Genuine and False – Copies, Imitations, Forgeries. Seventy-Three Reproductions in Colour and Monochrome Printed in Photogravure.
London, Max Parrish & Co Limited, 1948. 19 cm x 25.3 cm. 80 pages. 8 colour plates and 56 monochrome plates. Hardcover [publisher’s original tanned cloth] with gilt lettering on spine and front board. Very good condition with only minor signs of external wear. Fading to spine and boards. Minor fraying to cloth at head and tail of spine. Leaf edges show minor browing but interior otherwise bright and clean.
Includes, for example, the following: Forgeries were made at all times / The Counterfeiter’s Weapons / The Expert’s Counter-measures / The Forger’s Triumph / The Forger’s Unmasking and Condemnation / Conclusion etc.
Hans Tietze (May 1, 1880 in Prague – April 4, 1954 in New York City) was an Austrian art historian and member of the Vienna School of Art History.
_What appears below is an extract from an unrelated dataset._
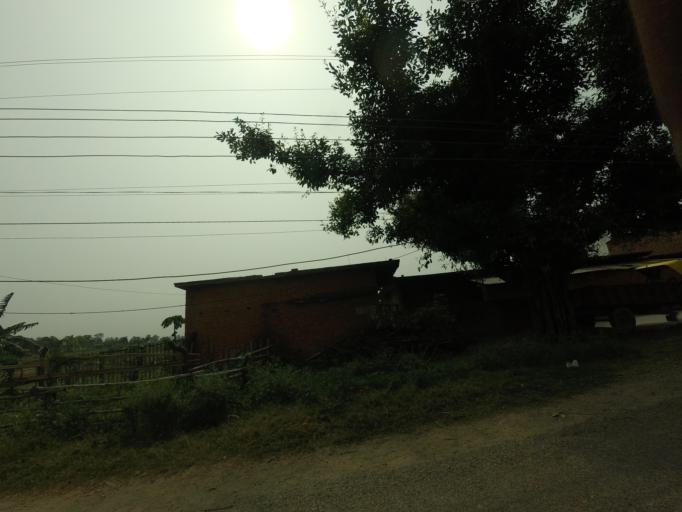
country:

In 1909, Tietze was appointed lecturer in art history at the University of Vienna. After World War I he became assistant professor and began editing the art journal, Die bildenden Künste. In 1913, he published his Methode der Kunstgeschichte, which “attempted to summarize the basic principles of the evolutionist methodological project developed by Franz Wickhoff and Alois Riegl and articulated explicitly by Max Dvorák.” From 1923 to 1925, Tietze helped reorganizing Vienna’s traditional art museum system into a more popular and pedagogical one. For instance, he combined the print collection of the Hofbibliothek into the Albertina collection and created the Belvedere galleries, consisting of the baroque museum, the 19th-century museum and the 20th-century art museum. He also wrote radio broadcasts on art.
In 1932 and 1935, Tietze was a visiting lecturer in the USA. After the annexation of Austria by the Nazis in 1938, he and his wife went to London and then to the United States, where he was appointed visiting professor at the Toledo Museum of Art in 1938–39. In 1940, he settled as a private scholar in New York City, where he wrote introductions to some museum catalogs and “great art” surveys for the general public.
Among his students in Vienna were Ernst Gombrich, Otto Kurz and Fritz Grossmann.